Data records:

————

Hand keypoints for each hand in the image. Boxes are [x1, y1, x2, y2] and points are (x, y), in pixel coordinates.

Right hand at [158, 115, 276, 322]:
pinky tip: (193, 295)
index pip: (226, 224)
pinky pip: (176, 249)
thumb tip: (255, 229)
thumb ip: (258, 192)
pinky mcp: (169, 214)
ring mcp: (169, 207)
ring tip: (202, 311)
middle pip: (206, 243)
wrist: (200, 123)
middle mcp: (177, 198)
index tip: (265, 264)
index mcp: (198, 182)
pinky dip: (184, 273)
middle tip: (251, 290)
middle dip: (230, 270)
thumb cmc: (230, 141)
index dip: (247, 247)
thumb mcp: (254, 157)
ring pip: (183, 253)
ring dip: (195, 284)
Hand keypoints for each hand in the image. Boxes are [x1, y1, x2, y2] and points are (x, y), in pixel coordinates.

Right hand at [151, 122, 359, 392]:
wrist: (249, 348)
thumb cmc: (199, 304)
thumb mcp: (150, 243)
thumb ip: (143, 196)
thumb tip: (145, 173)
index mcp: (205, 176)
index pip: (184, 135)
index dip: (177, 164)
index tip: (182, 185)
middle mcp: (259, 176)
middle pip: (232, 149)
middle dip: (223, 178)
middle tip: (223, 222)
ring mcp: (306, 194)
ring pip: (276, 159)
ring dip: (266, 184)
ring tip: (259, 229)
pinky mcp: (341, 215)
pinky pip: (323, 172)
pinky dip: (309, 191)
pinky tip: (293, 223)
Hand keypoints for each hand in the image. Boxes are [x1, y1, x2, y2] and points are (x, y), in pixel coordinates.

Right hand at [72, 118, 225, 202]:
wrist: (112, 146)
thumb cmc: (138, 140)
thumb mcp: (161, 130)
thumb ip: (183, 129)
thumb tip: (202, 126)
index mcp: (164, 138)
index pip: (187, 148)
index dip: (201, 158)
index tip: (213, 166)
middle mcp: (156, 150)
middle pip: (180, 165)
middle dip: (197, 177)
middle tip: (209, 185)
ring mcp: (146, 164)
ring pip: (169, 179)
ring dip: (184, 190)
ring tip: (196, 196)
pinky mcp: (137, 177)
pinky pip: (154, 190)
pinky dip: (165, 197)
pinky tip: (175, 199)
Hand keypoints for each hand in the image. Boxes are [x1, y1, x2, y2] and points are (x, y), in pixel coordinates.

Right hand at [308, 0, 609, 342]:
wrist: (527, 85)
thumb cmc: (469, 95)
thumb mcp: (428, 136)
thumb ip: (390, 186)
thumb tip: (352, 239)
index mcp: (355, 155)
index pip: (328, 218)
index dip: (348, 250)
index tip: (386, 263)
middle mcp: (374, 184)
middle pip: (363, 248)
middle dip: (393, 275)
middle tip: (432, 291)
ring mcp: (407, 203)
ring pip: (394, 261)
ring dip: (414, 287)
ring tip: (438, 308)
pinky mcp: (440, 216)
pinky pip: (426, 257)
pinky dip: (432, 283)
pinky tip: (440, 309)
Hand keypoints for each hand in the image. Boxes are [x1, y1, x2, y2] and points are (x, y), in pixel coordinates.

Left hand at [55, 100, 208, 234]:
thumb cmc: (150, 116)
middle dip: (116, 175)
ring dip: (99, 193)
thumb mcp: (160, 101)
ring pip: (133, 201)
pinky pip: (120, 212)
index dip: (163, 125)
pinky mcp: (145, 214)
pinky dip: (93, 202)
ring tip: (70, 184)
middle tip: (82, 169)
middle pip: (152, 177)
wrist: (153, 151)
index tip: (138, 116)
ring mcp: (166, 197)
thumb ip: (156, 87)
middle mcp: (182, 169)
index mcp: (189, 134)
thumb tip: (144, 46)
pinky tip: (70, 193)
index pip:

————

**REQUIRED ACTION**
Give the data back exactly as it stands.

**COMPLETED EXERCISE**
Hand keypoints for each hand in the image. Boxes are [x1, y1, x2, y2] and points are (x, y), in pixel coordinates.

Right hand at [158, 115, 276, 322]:
pinky tip: (193, 295)
index pip: (226, 224)
pinky pip: (176, 249)
thumb tip: (255, 229)
thumb ip: (258, 192)
pinky mcp: (169, 214)
ring mcp: (169, 207)
ring tip: (202, 311)
middle pip: (206, 243)
wrist: (200, 123)
middle mcp: (177, 198)
index tip: (265, 264)
index mcp: (198, 182)
pinky dip: (184, 273)
middle tip: (251, 290)
middle dip: (230, 270)
thumb cmc: (230, 141)
index dip: (247, 247)
thumb mcp: (254, 157)
ring pip: (183, 253)
ring dip: (195, 284)
Hand keypoints for each hand in the image. Boxes are [x1, y1, x2, y2] and points are (x, y), in pixel coordinates.

Right hand at [151, 122, 359, 392]:
wrist: (249, 348)
thumb cmc: (199, 304)
thumb mcp: (150, 243)
thumb ip: (143, 196)
thumb tip: (145, 173)
index mcp: (205, 176)
index pip: (184, 135)
index dip: (177, 164)
index tip: (182, 185)
middle mcp: (259, 176)
middle pip: (232, 149)
middle dip: (223, 178)
middle tip: (223, 222)
ring mcp: (306, 194)
ring pip: (276, 159)
ring dip: (266, 184)
ring tip: (259, 229)
pinky mcp: (341, 215)
pinky pip: (323, 172)
pinky dip: (309, 191)
pinky tip: (293, 223)
Hand keypoints for each hand in the image. Boxes are [x1, y1, x2, y2] and points are (x, y), in pixel coordinates.

Right hand at [72, 118, 225, 202]:
wrist: (112, 146)
thumb cmc: (138, 140)
thumb mcp: (161, 130)
thumb ip: (183, 129)
thumb tip: (202, 126)
index mcp: (164, 138)
index pip: (187, 148)
index dip: (201, 158)
index tip: (213, 166)
middle mcp: (156, 150)
middle pip: (180, 165)
middle dip: (197, 177)
middle tip: (209, 185)
ring mcp: (146, 164)
ring pip: (169, 179)
ring dip: (184, 190)
ring tip: (196, 196)
pinky mcp: (137, 177)
pinky pip: (154, 190)
pinky dip: (165, 197)
pinky tip: (175, 199)
Hand keypoints for each hand in the image. Boxes are [x1, y1, x2, y2] and points are (x, y), in pixel coordinates.

Right hand at [308, 0, 609, 342]:
wrist: (527, 85)
thumb cmc: (469, 95)
thumb mcp: (428, 136)
thumb ip: (390, 186)
thumb tip: (352, 239)
index mcp: (355, 155)
index pip: (328, 218)
index dip: (348, 250)
index tip: (386, 263)
middle mcp: (374, 184)
middle pip: (363, 248)
middle dip: (393, 275)
middle tip: (432, 291)
ring mcp: (407, 203)
ring pip: (394, 261)
ring dip: (414, 287)
ring tip: (438, 308)
pinky mcp: (440, 216)
pinky pip: (426, 257)
pinky dip: (432, 283)
pinky tip: (440, 309)
Hand keypoints for each hand in the image. Boxes are [x1, y1, x2, y2] and points are (x, y), in pixel coordinates.

Left hand at [55, 100, 208, 234]:
thumb cmc: (150, 116)
middle dip: (116, 175)
ring dip: (99, 193)
thumb mcp: (160, 101)
ring pip: (133, 201)
pinky pip: (120, 212)
index dip: (163, 125)
pinky mcp: (145, 214)
pinky dip: (93, 202)
ring tip: (70, 184)
middle tip: (82, 169)
middle pip: (152, 177)
wrist: (153, 151)
index tip: (138, 116)
ring mcp: (166, 197)
thumb ip: (156, 87)
middle mcp: (182, 169)
index mcp: (189, 134)
thumb tip: (144, 46)
pinky tip: (70, 193)
index pip:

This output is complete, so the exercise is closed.